--- begin Material provided ---
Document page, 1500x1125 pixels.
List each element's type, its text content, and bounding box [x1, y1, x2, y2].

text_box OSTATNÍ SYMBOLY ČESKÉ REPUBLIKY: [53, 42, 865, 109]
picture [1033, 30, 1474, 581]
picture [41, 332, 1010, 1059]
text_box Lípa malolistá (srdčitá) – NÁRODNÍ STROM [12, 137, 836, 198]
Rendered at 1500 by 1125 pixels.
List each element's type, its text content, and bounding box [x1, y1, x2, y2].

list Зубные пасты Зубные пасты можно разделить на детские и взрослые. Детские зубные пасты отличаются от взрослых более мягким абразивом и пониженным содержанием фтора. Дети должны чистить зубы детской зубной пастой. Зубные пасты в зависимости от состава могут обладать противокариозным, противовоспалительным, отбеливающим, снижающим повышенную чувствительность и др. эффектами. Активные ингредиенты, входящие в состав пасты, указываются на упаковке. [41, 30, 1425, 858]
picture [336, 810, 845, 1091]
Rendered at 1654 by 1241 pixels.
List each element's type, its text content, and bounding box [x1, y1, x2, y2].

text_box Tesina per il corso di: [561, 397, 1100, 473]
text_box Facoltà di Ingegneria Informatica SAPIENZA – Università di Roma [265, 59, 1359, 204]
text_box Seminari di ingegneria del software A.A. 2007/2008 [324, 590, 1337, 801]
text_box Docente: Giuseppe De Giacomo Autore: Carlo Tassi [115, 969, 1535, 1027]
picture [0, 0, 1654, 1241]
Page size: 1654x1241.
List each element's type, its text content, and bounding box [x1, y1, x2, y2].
--- end Material provided ---
- _Work instructions_
Rewrite the lines of every item above, substituting "enclosing rectangle" for each occurrence of "bounding box" and leaving everything else unchanged.

- _Solution for this problem_
Document page, 1500x1125 pixels.
List each element's type, its text content, and enclosing rectangle [x1, y1, x2, y2].

text_box OSTATNÍ SYMBOLY ČESKÉ REPUBLIKY: [53, 42, 865, 109]
picture [1033, 30, 1474, 581]
picture [41, 332, 1010, 1059]
text_box Lípa malolistá (srdčitá) – NÁRODNÍ STROM [12, 137, 836, 198]
Rendered at 1500 by 1125 pixels.
List each element's type, its text content, and enclosing rectangle [x1, y1, x2, y2].

list Зубные пасты Зубные пасты можно разделить на детские и взрослые. Детские зубные пасты отличаются от взрослых более мягким абразивом и пониженным содержанием фтора. Дети должны чистить зубы детской зубной пастой. Зубные пасты в зависимости от состава могут обладать противокариозным, противовоспалительным, отбеливающим, снижающим повышенную чувствительность и др. эффектами. Активные ингредиенты, входящие в состав пасты, указываются на упаковке. [41, 30, 1425, 858]
picture [336, 810, 845, 1091]
Rendered at 1654 by 1241 pixels.
List each element's type, its text content, and enclosing rectangle [x1, y1, x2, y2].

text_box Tesina per il corso di: [561, 397, 1100, 473]
text_box Facoltà di Ingegneria Informatica SAPIENZA – Università di Roma [265, 59, 1359, 204]
text_box Seminari di ingegneria del software A.A. 2007/2008 [324, 590, 1337, 801]
text_box Docente: Giuseppe De Giacomo Autore: Carlo Tassi [115, 969, 1535, 1027]
picture [0, 0, 1654, 1241]
Page size: 1654x1241.
List each element's type, its text content, and enclosing rectangle [x1, y1, x2, y2].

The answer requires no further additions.